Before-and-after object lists

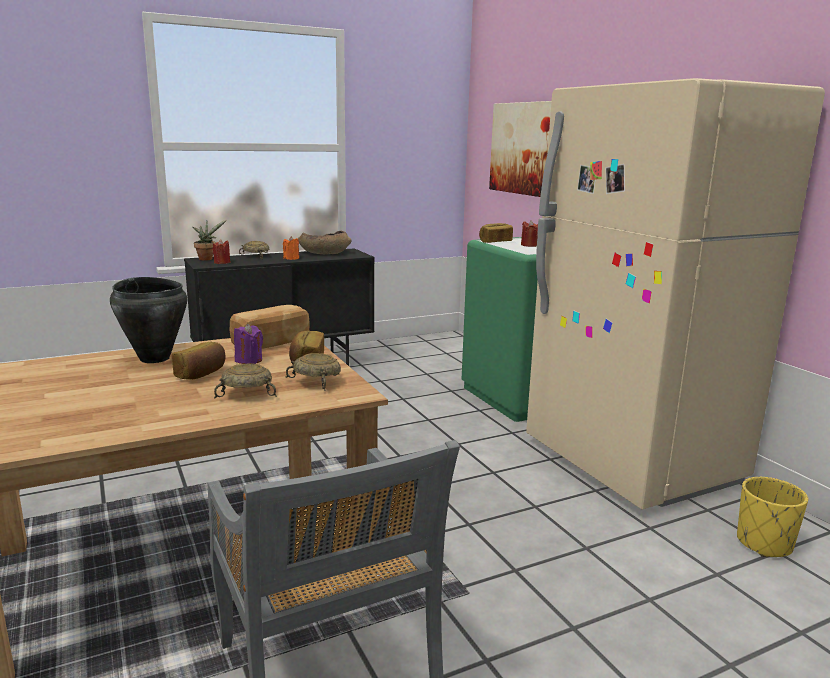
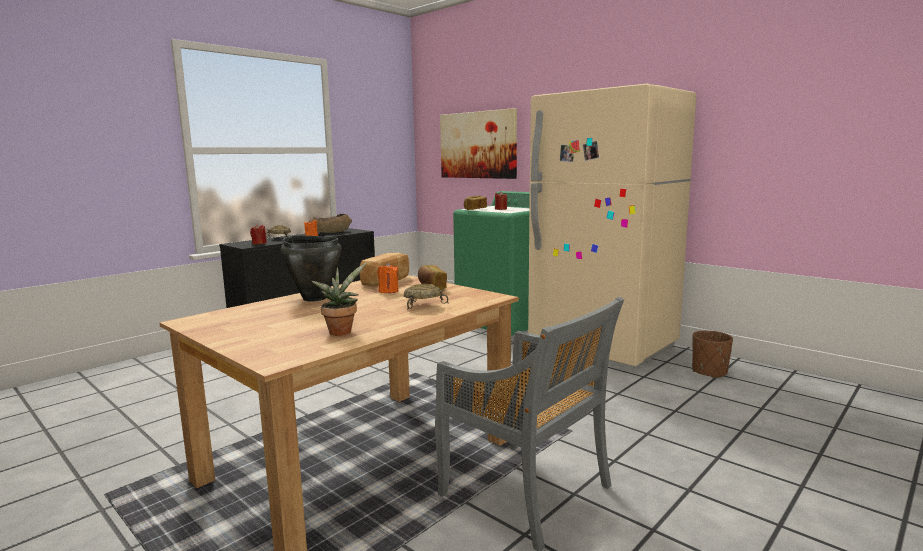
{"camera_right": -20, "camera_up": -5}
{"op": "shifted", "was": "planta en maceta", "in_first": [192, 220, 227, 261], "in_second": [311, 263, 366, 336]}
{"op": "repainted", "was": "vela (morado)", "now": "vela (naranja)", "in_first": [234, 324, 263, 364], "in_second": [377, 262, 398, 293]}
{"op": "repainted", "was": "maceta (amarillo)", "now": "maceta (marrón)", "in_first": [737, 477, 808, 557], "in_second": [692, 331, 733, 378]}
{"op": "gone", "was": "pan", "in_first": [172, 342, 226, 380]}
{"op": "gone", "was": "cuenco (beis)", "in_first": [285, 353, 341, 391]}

What needs to be done: All of the data above needs to be given again exactly. Leave out each image.

Solved problem:
{"camera_right": -20, "camera_up": -5}
{"op": "shifted", "was": "planta en maceta", "in_first": [192, 220, 227, 261], "in_second": [311, 263, 366, 336]}
{"op": "repainted", "was": "vela (morado)", "now": "vela (naranja)", "in_first": [234, 324, 263, 364], "in_second": [377, 262, 398, 293]}
{"op": "repainted", "was": "maceta (amarillo)", "now": "maceta (marrón)", "in_first": [737, 477, 808, 557], "in_second": [692, 331, 733, 378]}
{"op": "gone", "was": "pan", "in_first": [172, 342, 226, 380]}
{"op": "gone", "was": "cuenco (beis)", "in_first": [285, 353, 341, 391]}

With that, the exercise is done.